Saya memulai selter itu dengan 2 tenaga relawan (termasuk saya) dan seorang dokter.

Pada awalnya, saya hanya mempunyai uang Rp. 5 juta, sebagian dari sisa dari sumbangan donatur tahun lalu saat pandemi masuk ke Indonesia. Ketika dosen-dosen UGM tahu bahwa saya membutuhkan bantuan, mereka juga langsung mengumpulkan donasi bagi selter itu. Ada juga yang mengusulkan agar saya menyebarkan “flyer” untuk meminta donasi. Saya mengikuti sarannya, dan sungguh luar biasa, ada banyak sekali orang yang merasa diketuk hatinya dan memberikan donasi dengan murah hati baik dalam bentuk uang, disinfektan, masker, dsb. Yang mengharukan adalah bahwa ada yang memberi dari kekurangan mereka.

 

Saya mengenang bahwa di minggu pertama, kami masuk keluar selter tanpa baju hazmad karena kami tak mempunyainya. Kami “terpaksa” masuk selter karena beberapa orang tua yang isoman tak mahir menggunakan sarana komunikasi sehingga kami perlu mengecek mereka secara langsung. Syukur kepada Allah, kami terus dilindungi Tuhan sehingga tidak jatuh sakit.

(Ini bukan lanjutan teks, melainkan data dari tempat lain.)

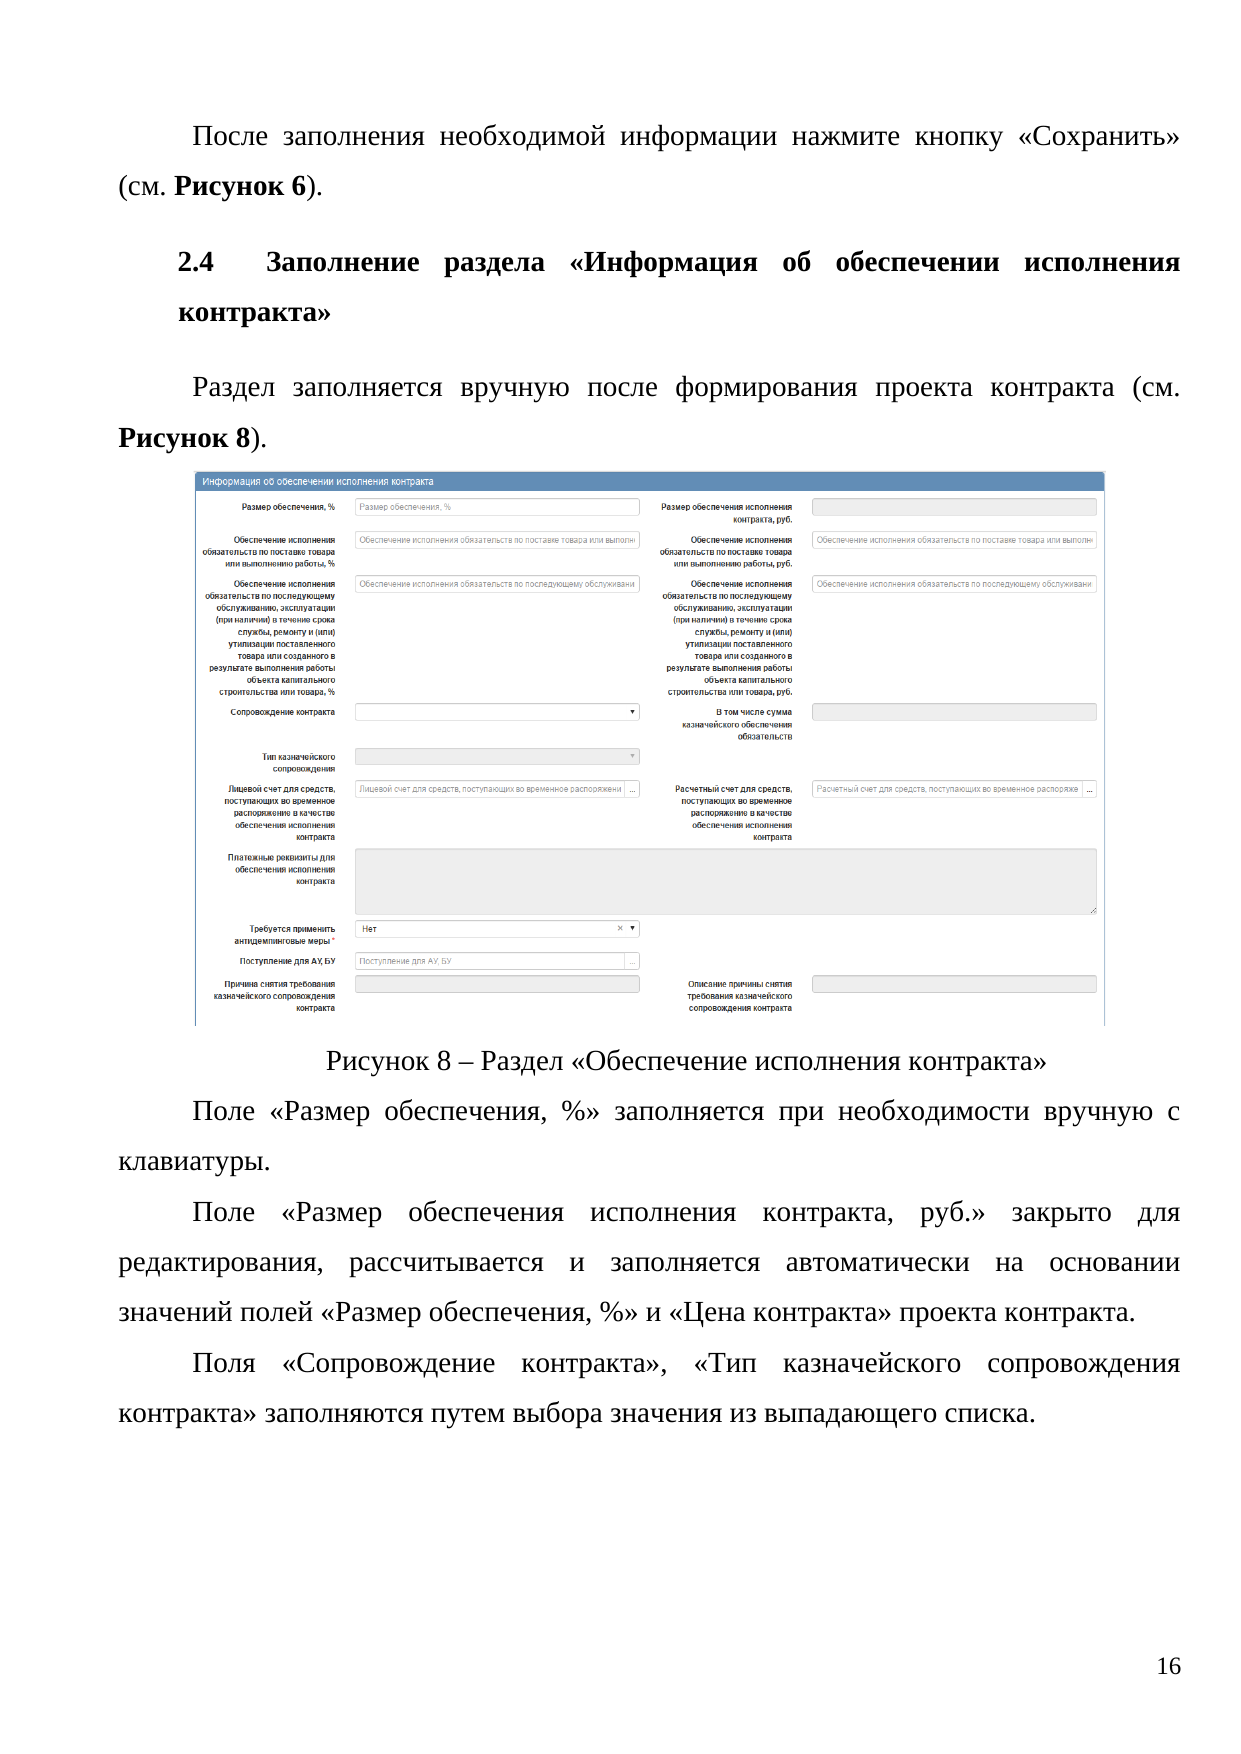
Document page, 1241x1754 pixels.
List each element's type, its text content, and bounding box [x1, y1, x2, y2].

text После заполнения необходимой информации нажмите кнопку «Сохранить» (см. Рисунок 6). [118, 118, 1181, 202]
text Рисунок 8 – Раздел «Обеспечение исполнения контракта» [118, 1043, 1181, 1076]
text Поле «Размер обеспечения, %» заполняется при необходимости вручную с клавиатуры. [118, 1093, 1181, 1177]
text Поле «Размер обеспечения исполнения контракта, руб.» закрыто для редактирования, рассчитывается и заполняется автоматически на основании значений полей «Размер обеспечения, %» и «Цена контракта» проекта контракта. [118, 1194, 1181, 1328]
text Раздел заполняется вручную после формирования проекта контракта (см. Рисунок 8). [118, 369, 1181, 453]
subtitle Заполнение раздела «Информация об обеспечении исполнения контракта» [177, 244, 1181, 328]
picture [193, 470, 1106, 1026]
text Поля «Сопровождение контракта», «Тип казначейского сопровождения контракта» заполняются путем выбора значения из выпадающего списка. [118, 1345, 1181, 1428]
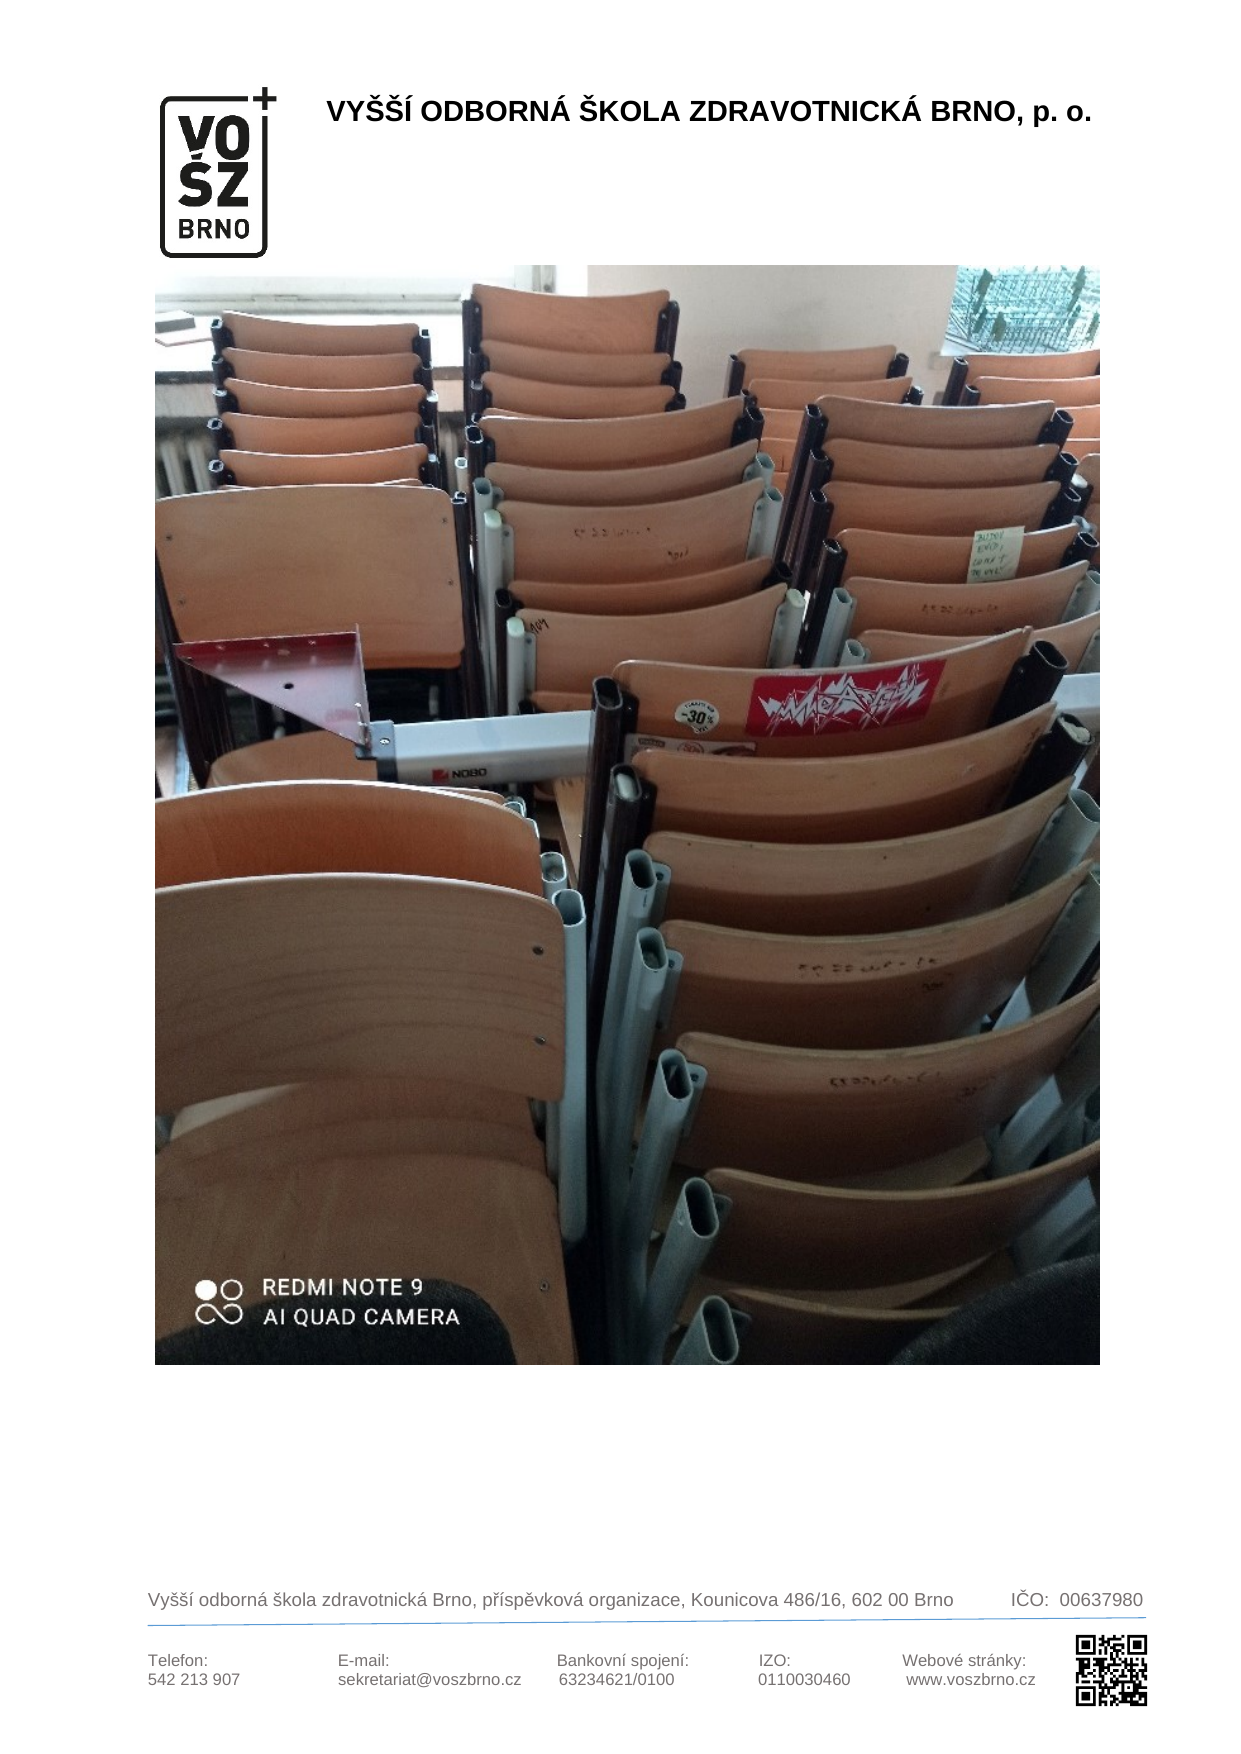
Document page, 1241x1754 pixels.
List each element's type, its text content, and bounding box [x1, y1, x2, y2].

Seminggu kemudian baru baju hazmad yang kami pesan dari seorang donatur di Jakarta tiba dan kami pun dengan hati gembira dan lega menggunakannya.

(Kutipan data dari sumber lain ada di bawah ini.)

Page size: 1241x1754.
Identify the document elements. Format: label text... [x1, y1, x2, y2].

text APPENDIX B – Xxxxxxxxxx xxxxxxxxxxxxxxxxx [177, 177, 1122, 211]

 Kami juga menyaksikan semangat dan solidaritas kemanusiaan di tengah kegelapan pandemi gelombang kedua. Bergabungnya beberapa mahasiswa sebagai relawan dan 3 orang dokter sebagai penasehat dan tenaga medis di selter merupakan asupan energi yang menghidupkan. Solidaritas kemanusiaan itu tak berhenti pada orang yang melayani semata, melainkan juga menyebar pada orang-orang yang dilayani di selter. Beberapa isomaners juga menunjukkan bela rasa mereka dengan mengusahakan makan siang atau malam untuk semua penghuni. Mereka tahu mereka dilayani secara sukarela oleh pelayan selter, dan mereka menunjukkan kemurahan hati mereka dengan berdonasi bagi selter entah itu dalam bentuk makanan ataupun uang.

isoman_penutupan.jpg

Selter PTPM resmi ditutup pada tanggal 1 September 2021 karena tak ada lagi orang yang masuk ke selter sejak minggu ketiga Agustus 2021. Gelombang kedua pandemi sudah berlalu, dan kami dengan rasa syukur mengenang anugerah panggilan dan perlindungan Tuhan, serta pelayanan kepada sesama yang membutuhkan. Motto saya ketika berjuang di selter itu, “Daripada mengutuki kegelapan, lebih baik menyalakan lilin kecil.” Ada banyak cerita bermakna dalam masa kegelapan itu, dan karena itu saya semakin yakin bahwa kasih Tuhan itu justru nampak nyata dalam kegelapan yang memantik solidaritas kemanusiaan kita bersama.

isoman_selesai.jpg

Sebagian dana yang tersisa dan belum terpakai dari donasi selter sudah dan akan dipakai untuk penanganan pandemi lebih lanjut. Saya telah membantu tiga paroki di Jogja untuk melakukan vaksinasi kepada masyarakat, dan dana selter tersisa akan saya serahkan kepada SJ Provindo untuk menolong semua orang yang membutuhkan pertolongan dalam masa pandemi ini.  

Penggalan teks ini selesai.